Kiri restaurant doesn’t go unnoticed
November 9, 2016
By: Anya Lomsadze
In the Harry Potter books, Platform Nine and Three Quarters, the train station that takes students to Hogwarts is hidden from the magicless population by spells that draw your eyes from platform nine to ten. Similarly, the magically affordable but good quality Kiri Rice Bar escapes from sight as your eyes drag over from the Starbucks to the Mellow Mushroom that surround it.
The Kiri Rice Bar is a Japanese and Korean restaurant on the Trader Joe’s plaza next to Grady that gets much less recognition than it deserves. As a midtown resident, I’ve been visiting Kiri since it opened a few years ago. I returned again in the name of journalism to taste Kiri like I had never been there before.
On the menu are a variety of Japanese and Korean dishes, with vegetarian options plentiful. Three options truly reign: bento boxes, sushi, and bibimbaps.
Bento boxes, for $9.99, provide more than a filling meal with a choice of salad, sushi, entree, and rice, in addition to miso soup and soda. I would hesitate to say that all the entree options I have tried had distinguished taste, but you can’t go wrong with their chicken or salmon teriyaki.

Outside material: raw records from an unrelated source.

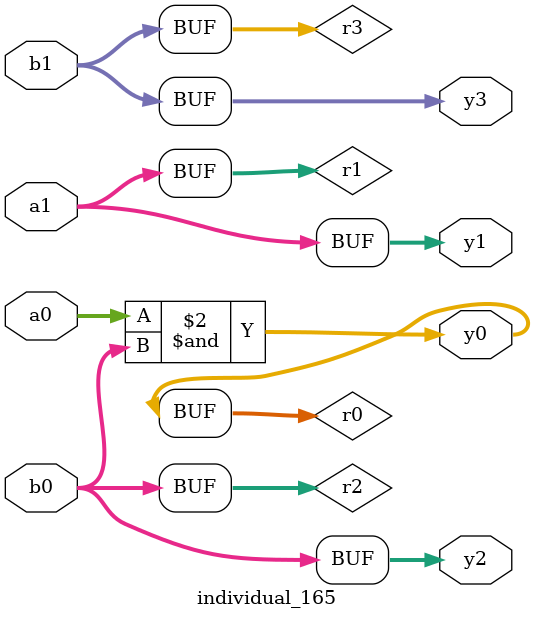
<source format=sv>
module individual_165(input logic [15:0] a1, input logic [15:0] a0, input logic [15:0] b1, input logic [15:0] b0, output logic [15:0] y3, output logic [15:0] y2, output logic [15:0] y1, output logic [15:0] y0);
logic [15:0] r0, r1, r2, r3; 
 always@(*) begin 
	 r0 = a0; r1 = a1; r2 = b0; r3 = b1; 
 	 r0  &=  r2 ;
 	 y3 = r3; y2 = r2; y1 = r1; y0 = r0; 
end
endmodule
</source>
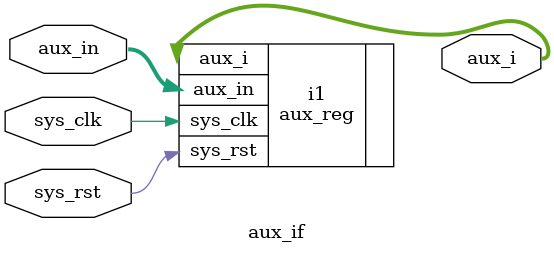
<source format=sv>
module aux_if (
    input wire sys_clk,
    input wire [31:0] aux_in,
    input wire sys_rst,

    output wire [31:0] aux_i
);

  aux_reg i1 (
      .sys_clk(sys_clk),
      .aux_in (aux_in),
      .aux_i  (aux_i),
      .sys_rst(sys_rst)
  );


endmodule

</source>
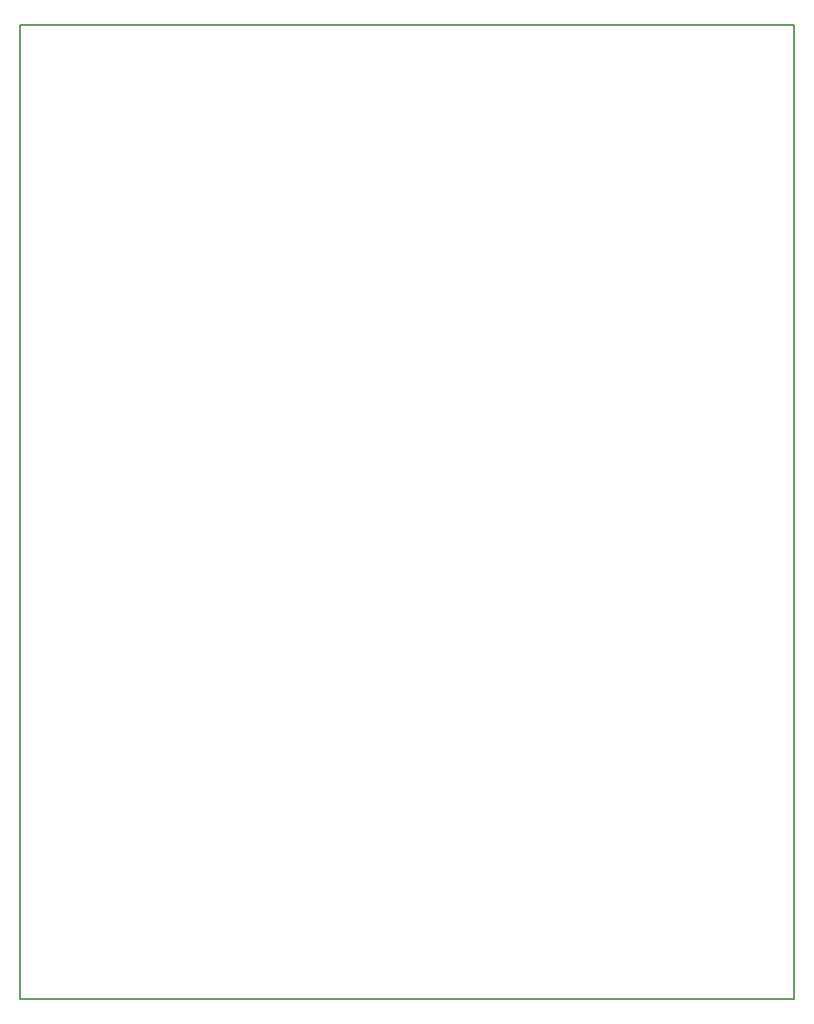
<source format=gko>
G04 #@! TF.FileFunction,Profile,NP*
%FSLAX46Y46*%
G04 Gerber Fmt 4.6, Leading zero omitted, Abs format (unit mm)*
G04 Created by KiCad (PCBNEW 4.0.2-4+6225~38~ubuntu14.04.1-stable) date mån 18 apr 2016 22:23:25*
%MOMM*%
G01*
G04 APERTURE LIST*
%ADD10C,0.100000*%
%ADD11C,0.150000*%
G04 APERTURE END LIST*
D10*
D11*
X116840000Y-163830000D02*
X195580000Y-163830000D01*
X195580000Y-64770000D02*
X116840000Y-64770000D01*
X116840000Y-64770000D02*
X116840000Y-163830000D01*
X195580000Y-64770000D02*
X195580000Y-163830000D01*
M02*

</source>
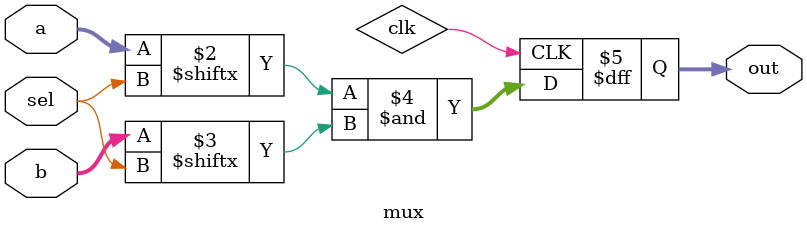
<source format=v>
module mux( 
input [4:0] a, b,
input sel,
output [4:0] out );
// When sel=0, assign a to out. 
// When sel=1, assign b to out.
always @(posedge clk)
  out <= a[sel] & b[sel];
endmodule

</source>
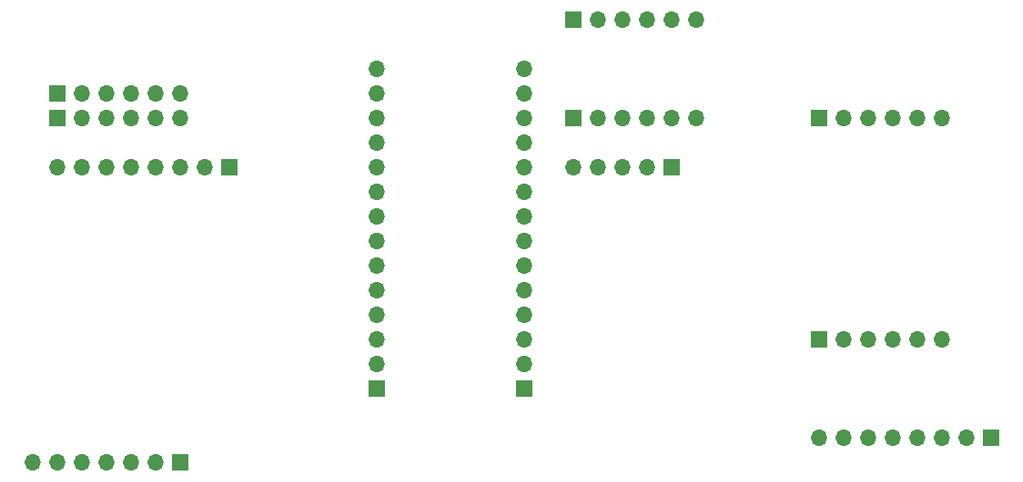
<source format=gts>
G04 #@! TF.GenerationSoftware,KiCad,Pcbnew,(6.0.2)*
G04 #@! TF.CreationDate,2022-11-22T12:47:53+01:00*
G04 #@! TF.ProjectId,plytka,706c7974-6b61-42e6-9b69-6361645f7063,rev?*
G04 #@! TF.SameCoordinates,Original*
G04 #@! TF.FileFunction,Soldermask,Top*
G04 #@! TF.FilePolarity,Negative*
%FSLAX46Y46*%
G04 Gerber Fmt 4.6, Leading zero omitted, Abs format (unit mm)*
G04 Created by KiCad (PCBNEW (6.0.2)) date 2022-11-22 12:47:53*
%MOMM*%
%LPD*%
G01*
G04 APERTURE LIST*
%ADD10R,1.700000X1.700000*%
%ADD11O,1.700000X1.700000*%
G04 APERTURE END LIST*
D10*
X63500000Y-2540000D03*
D11*
X66040000Y-2540000D03*
X68580000Y-2540000D03*
X71120000Y-2540000D03*
X73660000Y-2540000D03*
X76200000Y-2540000D03*
D10*
X58420000Y-40640000D03*
D11*
X58420000Y-38100000D03*
X58420000Y-35560000D03*
X58420000Y-33020000D03*
X58420000Y-30480000D03*
X58420000Y-27940000D03*
X58420000Y-25400000D03*
X58420000Y-22860000D03*
X58420000Y-20320000D03*
X58420000Y-17780000D03*
X58420000Y-15240000D03*
X58420000Y-12700000D03*
X58420000Y-10160000D03*
X58420000Y-7620000D03*
D10*
X88900000Y-12700000D03*
D11*
X91440000Y-12700000D03*
X93980000Y-12700000D03*
X96520000Y-12700000D03*
X99060000Y-12700000D03*
X101600000Y-12700000D03*
D10*
X43180000Y-40640000D03*
D11*
X43180000Y-38100000D03*
X43180000Y-35560000D03*
X43180000Y-33020000D03*
X43180000Y-30480000D03*
X43180000Y-27940000D03*
X43180000Y-25400000D03*
X43180000Y-22860000D03*
X43180000Y-20320000D03*
X43180000Y-17780000D03*
X43180000Y-15240000D03*
X43180000Y-12700000D03*
X43180000Y-10160000D03*
X43180000Y-7620000D03*
D10*
X10160000Y-12700000D03*
D11*
X12700000Y-12700000D03*
X15240000Y-12700000D03*
X17780000Y-12700000D03*
X20320000Y-12700000D03*
X22860000Y-12700000D03*
D10*
X106680000Y-45720000D03*
D11*
X104140000Y-45720000D03*
X101600000Y-45720000D03*
X99060000Y-45720000D03*
X96520000Y-45720000D03*
X93980000Y-45720000D03*
X91440000Y-45720000D03*
X88900000Y-45720000D03*
D10*
X73660000Y-17780000D03*
D11*
X71120000Y-17780000D03*
X68580000Y-17780000D03*
X66040000Y-17780000D03*
X63500000Y-17780000D03*
D10*
X10160000Y-10160000D03*
D11*
X12700000Y-10160000D03*
X15240000Y-10160000D03*
X17780000Y-10160000D03*
X20320000Y-10160000D03*
X22860000Y-10160000D03*
D10*
X22860000Y-48260000D03*
D11*
X20320000Y-48260000D03*
X17780000Y-48260000D03*
X15240000Y-48260000D03*
X12700000Y-48260000D03*
X10160000Y-48260000D03*
X7620000Y-48260000D03*
D10*
X27940000Y-17805000D03*
D11*
X25400000Y-17805000D03*
X22860000Y-17805000D03*
X20320000Y-17805000D03*
X17780000Y-17805000D03*
X15240000Y-17805000D03*
X12700000Y-17805000D03*
X10160000Y-17805000D03*
D10*
X88900000Y-35560000D03*
D11*
X91440000Y-35560000D03*
X93980000Y-35560000D03*
X96520000Y-35560000D03*
X99060000Y-35560000D03*
X101600000Y-35560000D03*
D10*
X63500000Y-12700000D03*
D11*
X66040000Y-12700000D03*
X68580000Y-12700000D03*
X71120000Y-12700000D03*
X73660000Y-12700000D03*
X76200000Y-12700000D03*
M02*

</source>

The sushi at Kiri is one of the best for its price in midtown. With rolls between $5-10, the sushi has pretty incredible taste and size for its cost. Other sushi places in midtown have sushi double the price of Kiri sushi. I tried the New York and Spicy Tuna rolls. They did not taste particularly special, but they were fresh and full for their low cost.
The highlight of Kiri, however, is their bibimbap. A Korean dish literally meaning “mixed rice,” a bibimbap is essentially a mix of rice, vegetables, meat, nuts, and fiery sauce. There are a lot of options with bibimbaps: you can make your own or choose the Kiri recommendation, get it “dolsot” —in a hot bowl—or cool, or put a sunny side egg on top.
I came hungry and ready for a plentiful bibimbap. I barely had time to notice the pleasantries of the restaurant—TVs on the walls, comfortable seats, free mints—before I furiously started filling in a do-it-yourself bibimbap form. With the meal, I got miso soup and free soda included. The soup was good, but salty, and Kiri used to serve more of it. Thankfully, my bibimbap came soon.
The trick about the dolsot, or hot, bibimbaps, is that the hot bowl they come in keeps cooking the meal when it’s served. To make sure the rice on the bottom didn’t burn, I had to continually mix the rice while eating it.
My bibimbap looked more like a work of art than dinner. White rice with in chicken, romaine, mushroom, spinach, onion, bean sprout, corn, broccoli, cashew, and covered in korean hot pepper sauce looked like it was one of Pollock’s paintings.
My bibimbap was great, but the tofu in my friend’s cold plate bibimbap tasted overcooked. Based on my friends’ jealous glances on my own dolsot bibimbap, it was clear to me that getting them hot is better than the cold version.
Kiri Rice Bar isn’t perfect. You have to cherry pick from the menu to get the quality dishes. But for an Asian restaurant in midtown, Kiri manages to maintain a surprisingly good food with reasonable prices. In the age of Grady students feeding on overpriced Starbucks and crude potatoes from Mediterranean Grill, Kiri offers a perfect, affordable alternative for the occasional, after school dinner.